* **Passage shown**:
:::::

Nearing completion: The transborder departure section has a 300-metre long kerb. (McCormick)

Without slowing, DCVs deliver bags to the proper chutes (there are 45) in the baggage delivery area, silently and with eerie speed.  “The process is very gentle.  There is no baggage pusher,” Lambert comments.
The baggage delivery area is ICAO-compliant: in front of the chutes, each of which can hold at least 12 bags, is a work area protected by bollards.  There is a lane for parked bag carts and a second lane for bag carts on the move.
As passengers clear the boarding desks at the gates, this information is entered in to the Baggage Reconciliation System (BRS) and sent by wi-fi to the baggage handlers’ hand-held scanners.  They scan the bags for loading onto the aircraft, thereby completing the baggage reconciliation process.
Beside the baggage delivery area are two large makeup carousels.  Airlines requested them, but they can also be used as an overflow storage area.  “It is a fallback area. It gives us more room,” Lambert explains.  Bags may also be brought here and reintroduced to the BHS via a manual encoding station.

:::::

* **Supplied data**:
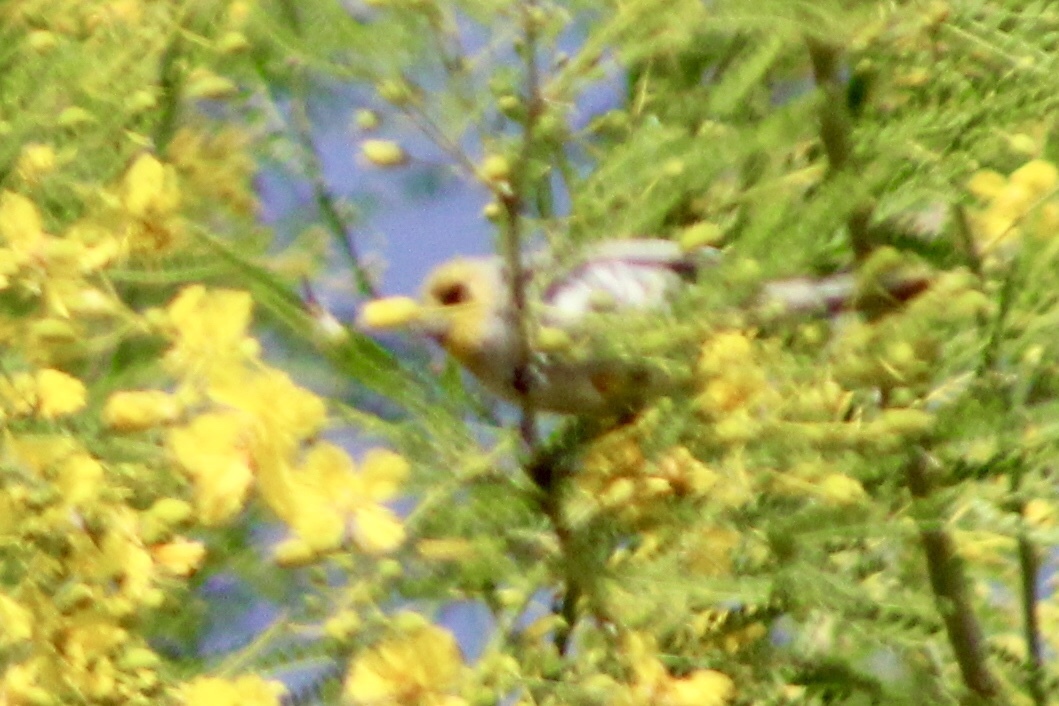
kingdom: Animalia
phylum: Chordata
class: Aves
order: Passeriformes
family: Remizidae
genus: Auriparus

:::::

* **Instructions**:
1: Answer these from the baggage text:
(a) How long is the kerb in the transborder departure section?
(b) How many chutes are in the baggage delivery area?
(c) How many makeup carousels stand beside the baggage delivery area?
2: Please duplicate the part of the baggage text starting with "As passengers clear" and going on through "baggage reconciliation process.".
Work only from the baggage text and leave the listing aside.

* **Solutions to each task**:
1:
(a) 300 metres
(b) 45
(c) Two

2:
As passengers clear the boarding desks at the gates, this information is entered in to the Baggage Reconciliation System (BRS) and sent by wi-fi to the baggage handlers’ hand-held scanners.  They scan the bags for loading onto the aircraft, thereby completing the baggage reconciliation process.